Practical Guidance for Cloud Engineering Subs

For cloud engineering subcontractors delivering to DoD programs, Section 5949 practical compliance involves:

  1. Use GovCloud regions exclusively — AWS GovCloud, Azure Government, or Google Government Cloud for all program work
  2. Don't procure prohibited hardware — maintain a procurement policy with explicit exclusions
  3. Generate SBOMs for deliverables — provide software supply chain visibility to primes
  4. Answer supply chain questionnaires promptly — primes are asking because they're required to; a well-prepared sub provides documentation quickly
  5. Stay current on guidance — Section 5949 implementing regulations are still evolving; subscribe to DFARS rule tracking through acquisition.gov

Rutagon maintains compliance documentation aligned with current NDAA provisions as a standard element of subcontract delivery, making prime supply chain verification straightforward.

Discuss supply chain compliance requirements →

Frequently Asked Questions

Is Section 5949 the same as Section 889?

No — they're separate NDAA provisions. Section 889 (FY2019 NDAA) prohibits specific telecommunications and video surveillance equipment/services from named entities (Huawei, ZTE, Hytera, Hikvision, Dahua) for any federal procurement. Section 5949 (FY2023 NDAA) extends prohibition concepts to semiconductor components in national security systems. Programs must comply with both — Section 889 is already in full enforcement while Section 5949 is in phased implementation.

Does Section 5949 affect commercial cloud services hosted in the US?

It depends on the cloud service and program classification. Commercial cloud regions (AWS us-east-1, Azure East US, etc.) don't maintain the hardware supply chain documentation that government regions do. For programs classified as National Security Systems, using government-specific cloud regions with documented supply chain controls is the defensible compliance posture. Consult your CO and legal counsel for program-specific determinations.

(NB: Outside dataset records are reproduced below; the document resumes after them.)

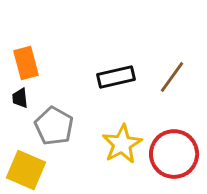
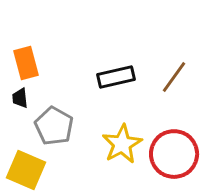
brown line: moved 2 px right
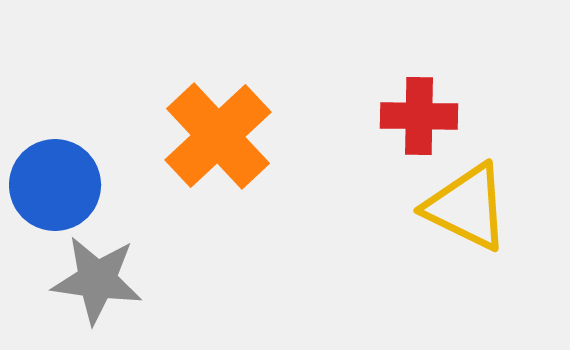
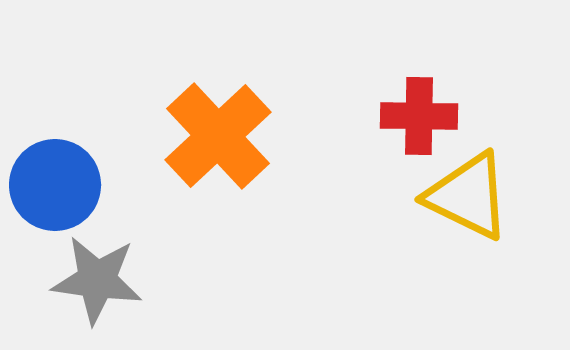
yellow triangle: moved 1 px right, 11 px up
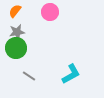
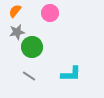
pink circle: moved 1 px down
green circle: moved 16 px right, 1 px up
cyan L-shape: rotated 30 degrees clockwise
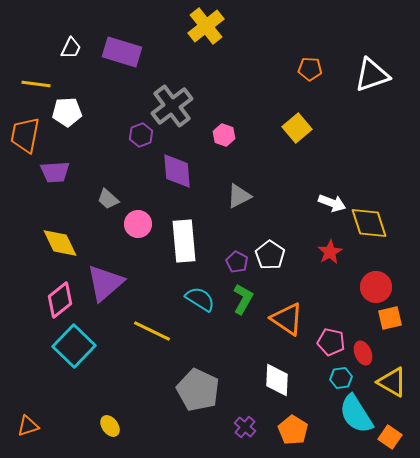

How does a cloud engineering sub demonstrate Section 5949 compliance to a prime?

The standard package includes: hardware procurement policy documenting prohibited vendor exclusions, hardware purchase records for contractor-owned equipment (development systems, lab hardware), SBOM documentation for software deliverables, and CSP selection documentation showing government cloud regions were used. Primes typically request this through their CMMC/supply chain questionnaire process.

Are SBOM requirements directly tied to Section 5949?

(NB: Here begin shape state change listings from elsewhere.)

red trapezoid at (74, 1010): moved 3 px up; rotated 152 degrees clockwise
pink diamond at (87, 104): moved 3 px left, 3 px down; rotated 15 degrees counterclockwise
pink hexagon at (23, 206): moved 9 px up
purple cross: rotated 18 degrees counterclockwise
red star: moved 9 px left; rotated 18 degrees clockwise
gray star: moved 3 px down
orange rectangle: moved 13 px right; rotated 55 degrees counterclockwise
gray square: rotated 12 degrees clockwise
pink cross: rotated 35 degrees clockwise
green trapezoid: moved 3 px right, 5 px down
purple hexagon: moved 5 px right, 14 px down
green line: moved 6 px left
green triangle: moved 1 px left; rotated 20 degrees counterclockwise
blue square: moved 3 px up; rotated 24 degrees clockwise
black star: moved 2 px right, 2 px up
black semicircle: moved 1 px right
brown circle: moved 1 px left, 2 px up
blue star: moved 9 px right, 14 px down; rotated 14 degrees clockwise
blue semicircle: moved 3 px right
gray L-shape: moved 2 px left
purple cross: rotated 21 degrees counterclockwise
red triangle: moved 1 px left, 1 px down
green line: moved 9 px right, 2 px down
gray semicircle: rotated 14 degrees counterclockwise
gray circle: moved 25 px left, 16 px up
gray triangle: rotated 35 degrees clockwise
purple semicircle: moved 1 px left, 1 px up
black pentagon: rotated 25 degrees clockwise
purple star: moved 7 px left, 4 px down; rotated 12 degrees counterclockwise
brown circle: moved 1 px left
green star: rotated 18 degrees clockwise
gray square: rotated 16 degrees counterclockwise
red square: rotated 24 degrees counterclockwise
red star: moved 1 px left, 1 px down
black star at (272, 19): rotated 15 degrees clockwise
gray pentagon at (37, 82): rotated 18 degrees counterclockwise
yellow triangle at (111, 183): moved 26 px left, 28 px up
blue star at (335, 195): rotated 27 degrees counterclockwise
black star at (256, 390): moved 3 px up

SBOM requirements for federal software come from multiple sources: Executive Order 14028 (Cybersecurity EO) mandates SBOMs for critical software, NIST 800-161 recommends supply chain visibility tools including SBOMs, and Section 5949 compliance benefits from SBOM analysis to identify software with potential prohibited vendor dependencies. They're complementary requirements rather than directly linked.

When does full Section 5949 prohibition take effect?

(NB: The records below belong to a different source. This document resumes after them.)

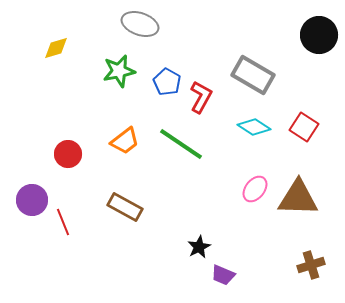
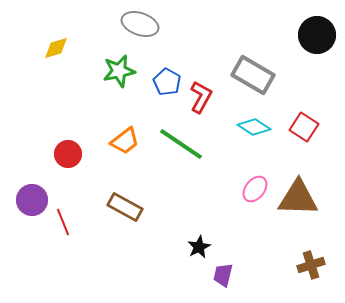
black circle: moved 2 px left
purple trapezoid: rotated 80 degrees clockwise
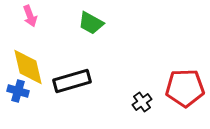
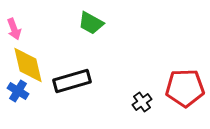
pink arrow: moved 16 px left, 13 px down
yellow diamond: moved 2 px up
blue cross: rotated 15 degrees clockwise
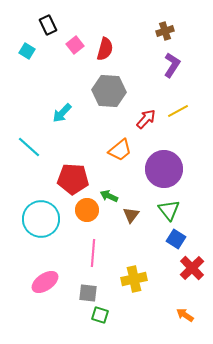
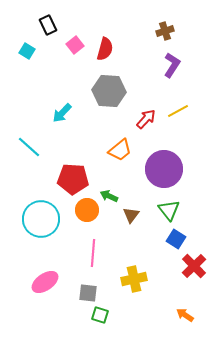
red cross: moved 2 px right, 2 px up
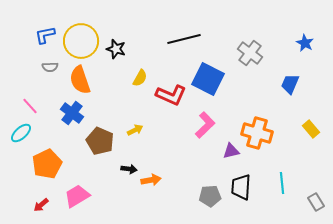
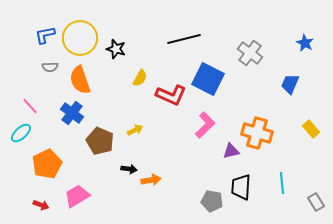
yellow circle: moved 1 px left, 3 px up
gray pentagon: moved 2 px right, 5 px down; rotated 15 degrees clockwise
red arrow: rotated 119 degrees counterclockwise
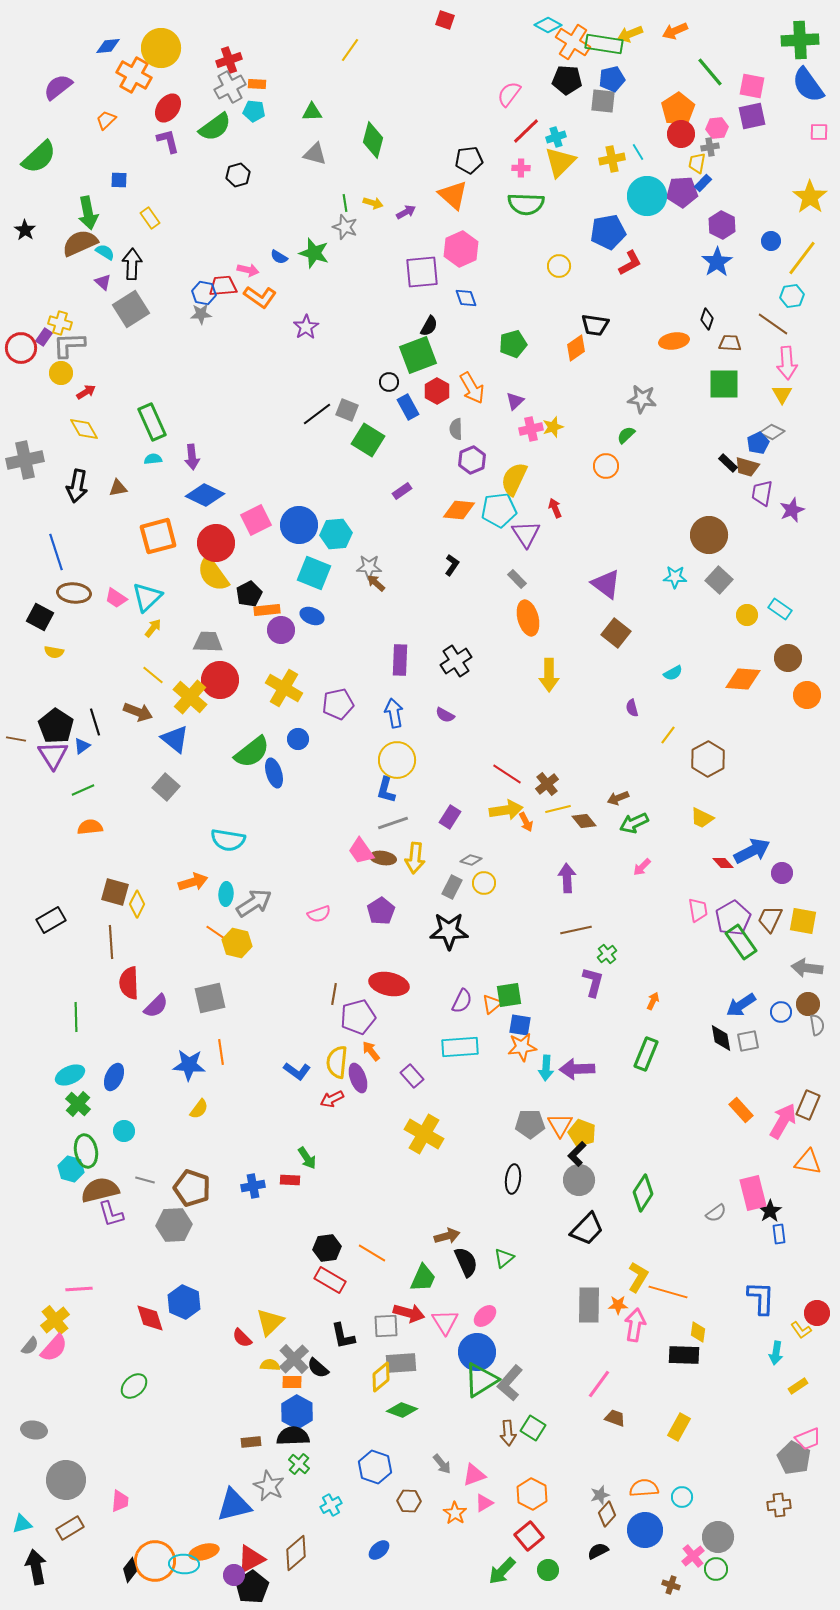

Section 5949 has a phased implementation timeline. National Security System restrictions began with reporting requirements in FY2023-2024, with procurement prohibition phasing in through FY2027. The exact dates for each system category and prohibition type are specified in the statute and implementing regulations. Program offices should work with their CO to determine the specific compliance dates applicable to their program.